Tharn shrugged. "I don't know—yet. The wind is wrong. But something is crawling toward us very slowly and with many pauses."

Barkoo grunted. Tharn's uncanny instinct in locating and identifying unseen creatures annoyed him. It smacked too strongly of kinship with the wild beasts; it was not natural for a human to possess that sort of ability.

"Come," said Tharn. With head erect, the long spear trailing in his right hand, he set out at a brisk pace, his companions close on his heels.

They had gone half the way when a low moan came to the sharp ears of the younger man. In it was a note of human suffering and physical agony so pitiful that Tharn abandoned all caution and plunged forward.

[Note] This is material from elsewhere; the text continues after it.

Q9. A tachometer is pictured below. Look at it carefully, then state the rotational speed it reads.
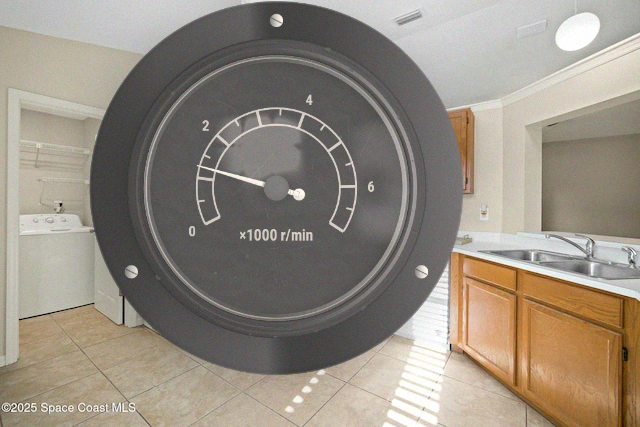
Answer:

And then he was parting the rank grasses from above the motionless body of a boy, lying there face down. From a purple-edged hole in his right side blood dripped in great red blobs to form a widening pool beneath him.

Tenderly Tharn slipped an arm beneath the shoulders of the youngster and carefully turned him to his back. Even as he recognized the familiar features, pale beneath a coat of bronze, he was aware of Barkoo behind him. Before he could turn, a strong hand thrust him roughly to one side and the older man was kneeling beside the wounded boy.

"Dartoog!" he cried, his tone a blending of fear and horror and monstrous rage. "Dartoog, my son! What has happened? Who has done this to you?"

Weakly the boy's eyes opened. In the brown depths at first were only weariness and pain. Then they focused on the face of the man and lighted up wonderfully, while a faint smile struggled for a place on the graying lips.

"Father!" he gasped.

"Who did this?" demanded Barkoo for the second time.